----- Data shown -----
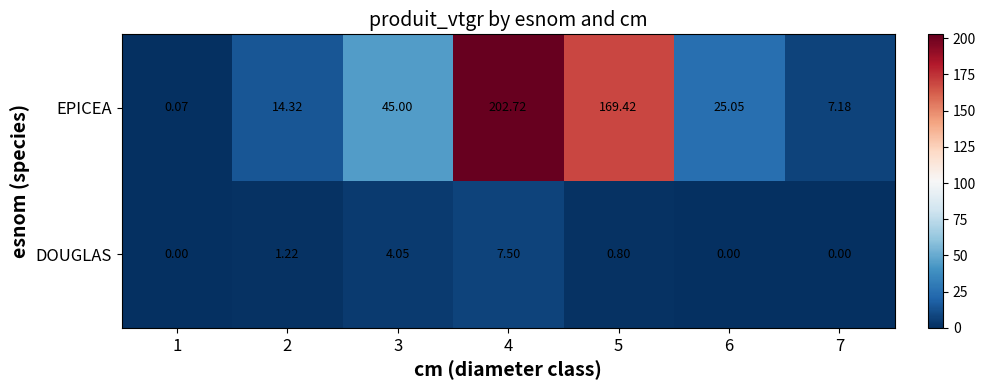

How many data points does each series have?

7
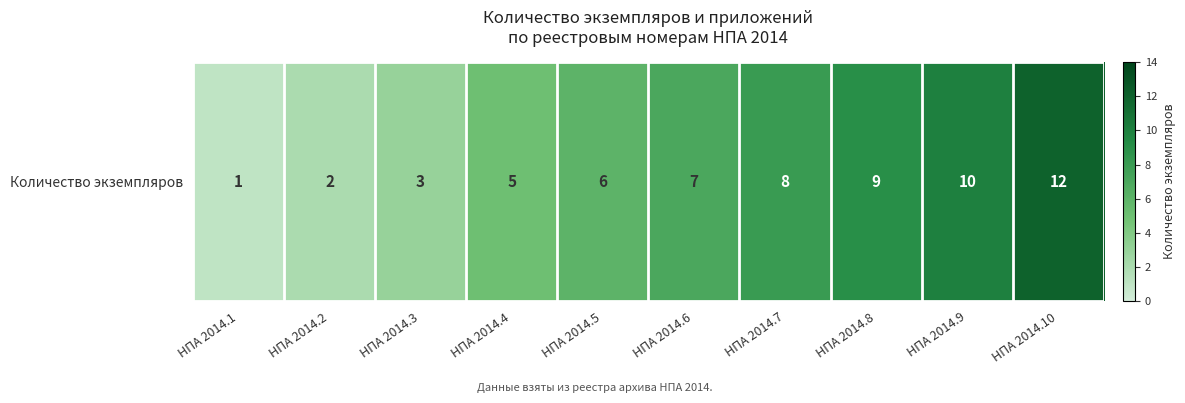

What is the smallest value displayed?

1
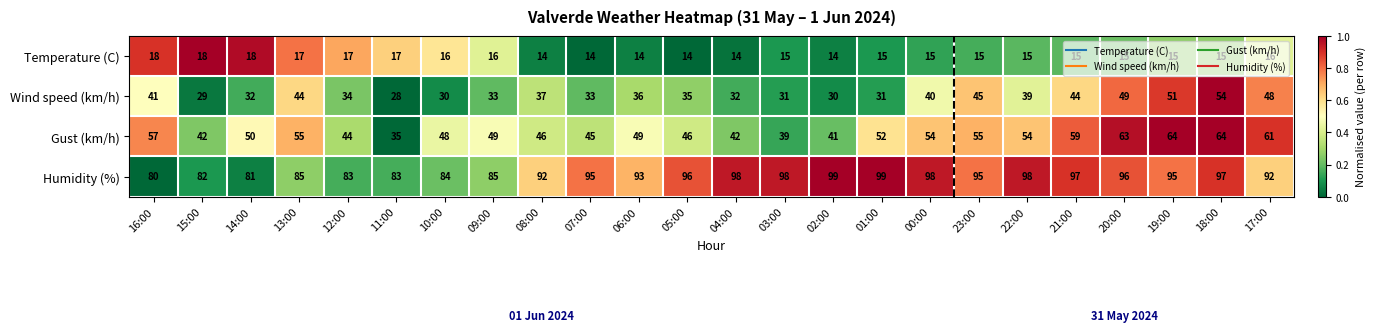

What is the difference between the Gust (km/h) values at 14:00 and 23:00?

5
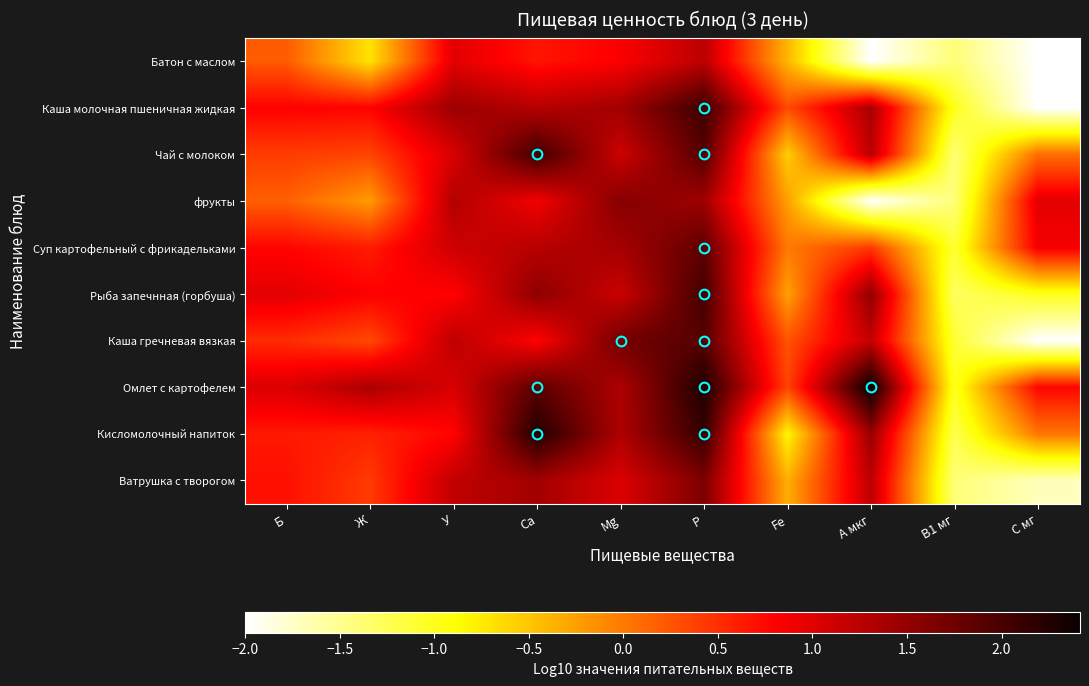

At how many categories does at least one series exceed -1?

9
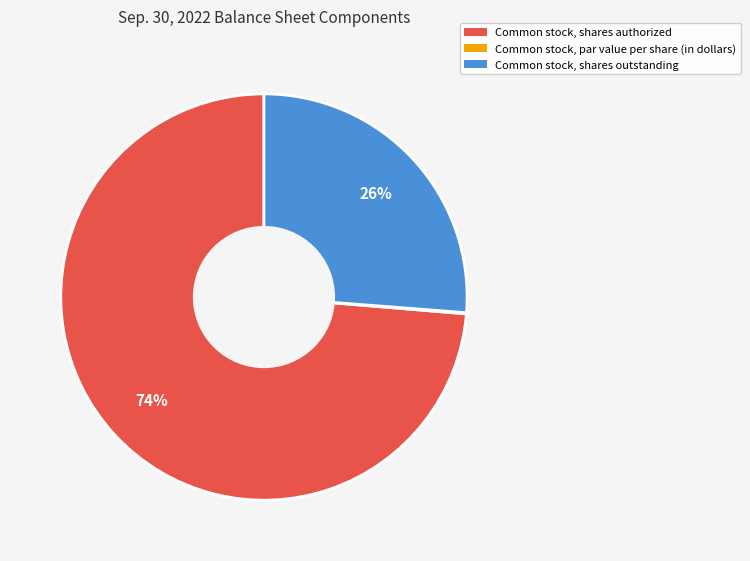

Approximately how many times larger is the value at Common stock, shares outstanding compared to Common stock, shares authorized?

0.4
-----
----- Data shown -----
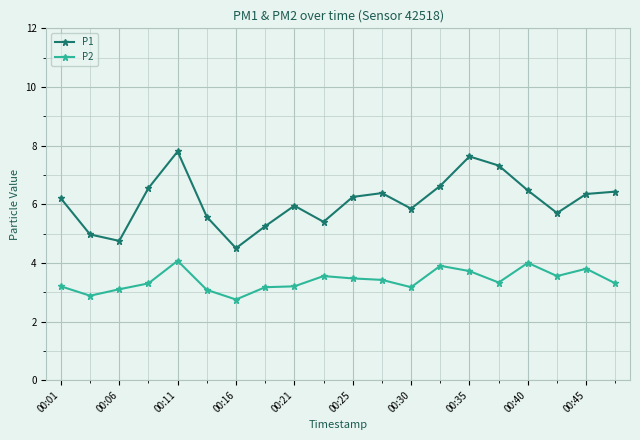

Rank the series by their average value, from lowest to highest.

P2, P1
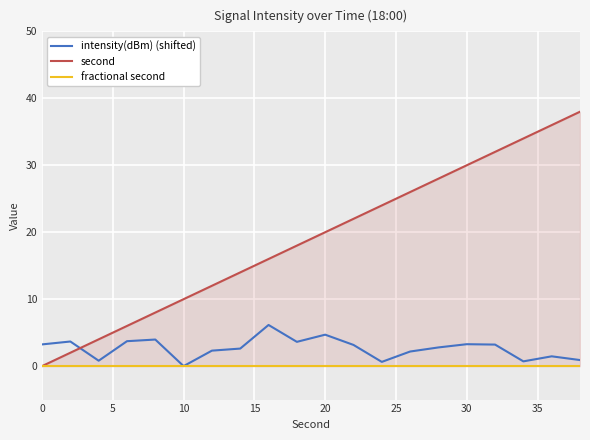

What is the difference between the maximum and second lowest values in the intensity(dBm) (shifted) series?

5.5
-----
**What this task involves:** Locate each line in the material above that contains the word "does", and copy those lines.

**Answer area:**
How many data points does each series have?
At how many categories does at least one series exceed -1?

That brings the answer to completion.